UK trade union polls show backing for second EU referendum

YouGov poll shows 68 percent of members of three biggest unions want rerun of referendum on UK’s membership of the EU.

Brexit EU
An anti-Brexit protester outside Britain's Houses of Parliament [Hannah McKay/Reuters]

A survey of Britain’s three largest trade unions has found overwhelming backing for a second referendum on the UK’s continued membership of the European Union.

The YouGov poll of Unite, Unison, and GMB members also found a clear majority backed remaining in the 28-member bloc.

A margin of 68 percent of respondents said they wanted another vote compared with 32 percent who said there should not be another referendum.

One of the main reasons cited for opposing Brexit included worsening economic prospects such as fewer job opportunities. 
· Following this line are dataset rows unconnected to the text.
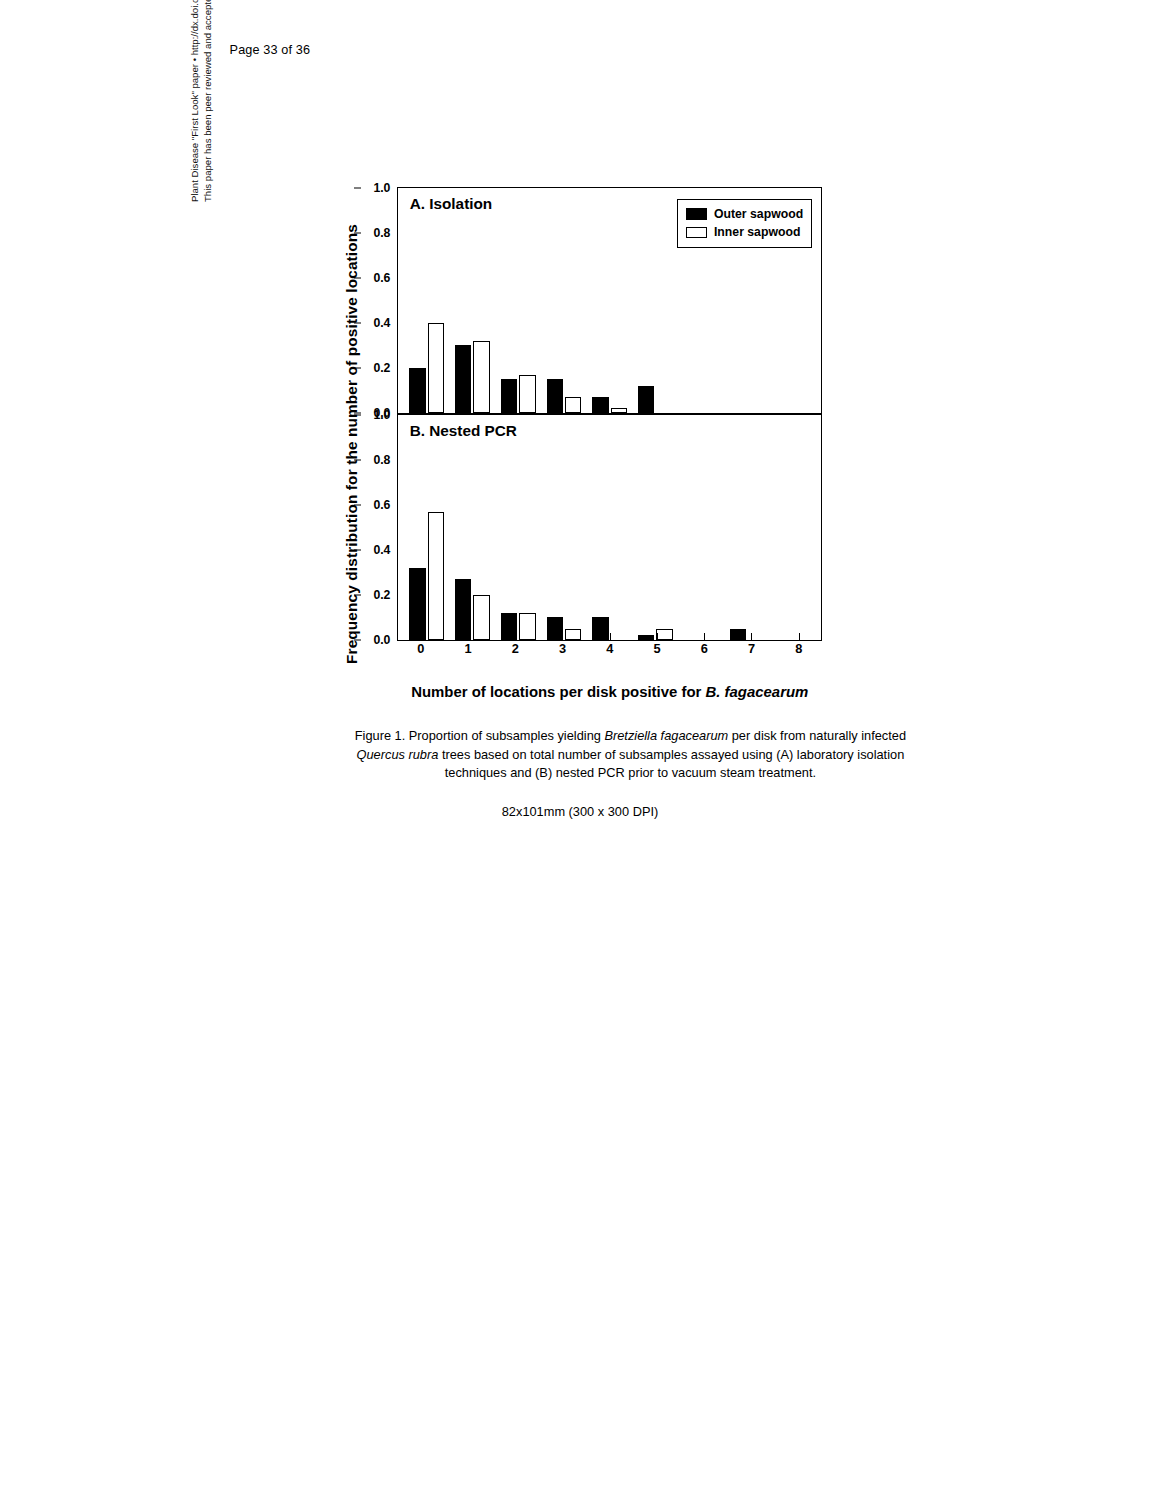Page 33 of 36
Plant Disease "First Look" paper • http://dx.doi.org/10.1094/PDIS-07-18-1252-RE • posted 08/04/2018 This paper has been peer reviewed and accepted for publication but has not yet been copyedited or proofread. The final published version may differ.
Frequency distribution for the number of positive locations
A. Isolation
Outer sapwood
Inner sapwood
1.0
0.8
0.6
0.4
0.2
0.0
B. Nested PCR
1.0
0.8
0.6
0.4
0.2
0.0
0
1
2
3
4
5
6
7
8
Number of locations per disk positive for B. fagacearum
Figure 1. Proportion of subsamples yielding Bretziella fagacearum per disk from naturally infected Quercus rubra trees based on total number of subsamples assayed using (A) laboratory isolation techniques and (B) nested PCR prior to vacuum steam treatment.
82x101mm (300 x 300 DPI)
The poll was commissioned by the People’s Vote campaign, which is calling for a referendum on whether to choose the government’s final deal to leave the EU or to reject the idea of Brexit outright.

As the unions are affiliates of the opposition Labour Party, the results will add to calls for its leader, Jeremy Corbyn, to back the People’s Vote campaign.

Corbyn has been criticised for his stance on Brexit, which many within his own party see as too closely aligned to the government’s “Hard Brexit” stance.

The UK has until March 2019 to conclude an agreement on the terms of its exit from the EU, with lack of preparation and internal divisions over the issue within the government slowing the pace of negotiations.

British Prime Minister Theresa May was only able to agree on a common negotiating platform with her cabinet in July and even that led to the resignation of Brexit Secretary David Davis and Foreign Secretary Boris Johnson.

Her Conservative Party is bitterly split between those who wish to have a clean break with the EU on the party’s hard right and those that want to maintain some arrangements with the EU, such as a common trade and customs area.

In an editorial for the Mail on Sunday, Johnson compared Conservative leaders’ plan to putting a “suicide vest” around the British constitution and handing the detonator to the EU.

Concerns for those opposed to a hard Brexit include the ease of maintaining manufacturer supply chains, which for many industries are spread across the EU, and fears that multinational companies will relocate to the continent due to its larger markets.